Sage Northcutt (Dave Mandel/Sherdog)

Is the UFC Paying Sage Northcutt Too Much, Too Soon?

Over the course of an insane three days last week, the UFC put on over 30 fights, had two belts change hands and possibly saw the birth of its biggest star of all time, Conor McGregor. Between the abundance of pageantry surrounding UFC 194 on Saturday, a high-stakes fight taking place between Frankie Edgar and Chad Mendes on Friday and the McGregor show that basically dominated the entire weeklong extravaganza, there was so much going on that it became increasingly hard to prioritize which fights actually mattered in the grand scheme of things once the weekend was over.

With that in mind, a bout like Sage Northcutt’s UFC Fight Pass-streamed win last Thursday night against an unknown opponent shouldn’t even be on a fight fan’s radar after such an eventful three days. Or at least it wouldn’t be, if the fight featured anyone other than Northcutt. The more fans get to see Northcutt in action, the more obvious it becomes that the 19-year-old lightweight is one of the sport’s future stars.

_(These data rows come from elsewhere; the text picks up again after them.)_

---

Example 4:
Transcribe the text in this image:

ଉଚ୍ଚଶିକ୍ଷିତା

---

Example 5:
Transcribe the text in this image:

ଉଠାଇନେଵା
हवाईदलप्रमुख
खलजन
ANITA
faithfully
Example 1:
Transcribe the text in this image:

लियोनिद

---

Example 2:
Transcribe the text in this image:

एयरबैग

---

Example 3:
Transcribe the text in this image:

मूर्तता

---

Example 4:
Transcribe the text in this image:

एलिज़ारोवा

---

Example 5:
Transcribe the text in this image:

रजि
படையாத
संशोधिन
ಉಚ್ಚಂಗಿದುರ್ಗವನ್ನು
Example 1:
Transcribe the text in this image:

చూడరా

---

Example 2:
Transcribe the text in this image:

Even though he won only his second fight in the Octagon last week, Northcutt’s combination of impressive work inside the cage and a humble, likeable personality have made him the sport’s most promising young star barely three months into his UFC career. By all accounts, there are nothing but big things in the charismatic Texan’s future, and judging by his ridiculous salary after less than six months with the company, it’s clear the UFC agrees.

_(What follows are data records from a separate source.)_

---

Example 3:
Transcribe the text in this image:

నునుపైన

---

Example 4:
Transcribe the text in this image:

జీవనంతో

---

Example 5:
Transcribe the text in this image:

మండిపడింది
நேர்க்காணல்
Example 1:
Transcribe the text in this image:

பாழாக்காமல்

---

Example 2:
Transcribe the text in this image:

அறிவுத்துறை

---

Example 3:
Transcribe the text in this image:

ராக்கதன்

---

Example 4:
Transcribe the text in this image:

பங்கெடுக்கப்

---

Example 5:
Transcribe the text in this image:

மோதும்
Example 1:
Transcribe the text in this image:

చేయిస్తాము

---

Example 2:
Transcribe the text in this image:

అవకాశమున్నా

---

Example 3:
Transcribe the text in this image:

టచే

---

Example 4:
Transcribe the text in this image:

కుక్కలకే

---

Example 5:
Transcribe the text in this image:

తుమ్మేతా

Northcutt made $80,000 last week — $40,000 to show and another $40,000 with his win bonus. Those are mind-boggling numbers for a fighter who had only had one prior UFC fight on his contract, and even more insane when you consider that “Super” Sage has less than 10 pro fights in his entire career. In fact, when you compare his payout to some of the other fighters that competed during the UFC’s three-day marathon, things almost get downright silly.


Rose Namajunas, who won the main event on the same card as Northcutt, ended up taking home $54,000 despite being ranked in the top five of her division and having competed for a UFC title barely a year ago. Aljamain Sterling, a top-five bantamweight and fantastic undefeated prospect in his own right, ended up making a grand total of $28,000 after his show money and win bonuses. Jeremy Stephens, a top-15 featherweight that has been with Zuffa for almost 10 years and has competed for the company over 20 times, left UFC 194 with a loss and a check for $43,000. Granted, his win bonus would have pushed him to $86,000, which is slightly more than Northcutt banked, but Stephens has also fought for the promotion a good 20 times more than the youngster.

Those are just a few examples of fighters from this past weekend that made a fraction of what “Super” Sage took home, many of them higher ranked or with five times the tenure as Northcutt. It seems Northcutt’s built-in star power has already earned him a really solid contract with the UFC, and as his star continues to rise with each win inside the Octagon, it’s safe to say that number is only going to rise. But does Northcutt really deserve to be making that much more than a good number of the UFC’s best and most loyal employees?

The truth is, while Northcutt probably doesn’t quite deserve the pay he’s getting at this point in his career, it’s hard to fault the UFC for giving him ridiculous money in order to keep him under the Zuffa banner. Consider the amount of hype that was behind Northcutt before he even stepped into the Octagon. With that in mind, it’s not too surprising that the lightweight prospect snagged himself an awesome deal when he decided to join the UFC.

Prior to Northcutt’s debut in October, the internet was buzzing about the UFC’s next potential big-time star. This was before he’d even shown anyone outside of the hardcore fans what he could do. If the fans were that on top of Northcutt’s potential, it’s probably safe to say that the every major MMA organization was in the know as well, a fact that likely gave Northcutt quite a bit more pull than your average 19-year-old looking to get into the UFC.

In all reality, the UFC is likely only paying Northcutt his current 40-40 contract because the promotion ended up having to outbid one of its competitors. It’s highly doubtful that Zuffa wanted to pay a guy with no experience in a major promotion more than probably 70 percent of the fighters on the roster, but what was the UFC supposed to do? Should the organization let a potential cash cow get away and sign with Bellator or the World Series of Fighting? If it comes down to overpaying Northcutt now so the UFC can hold on to him when it matters most, the UFC made the only logical choice.

Yes, it sucks to see a guy with less than 10 fights making more money than a guy that’s fought for over 10 years. However, just like in everything else in life, you make what you’re worth, not what you deserve. As it turns out, Northcutt, just two fights into his career, is worth a whole lot more than most of the other fighters under UFC contract. While it may seem like the young star is being overpaid at the moment, this is going to be a laughable argument pretty soon if he can become as good as many fans believe. Paying $80,000 a fight for a prospect is cringeworthy, but paying that amount to get the rights to a potential future champion and face of the company is damn near priceless.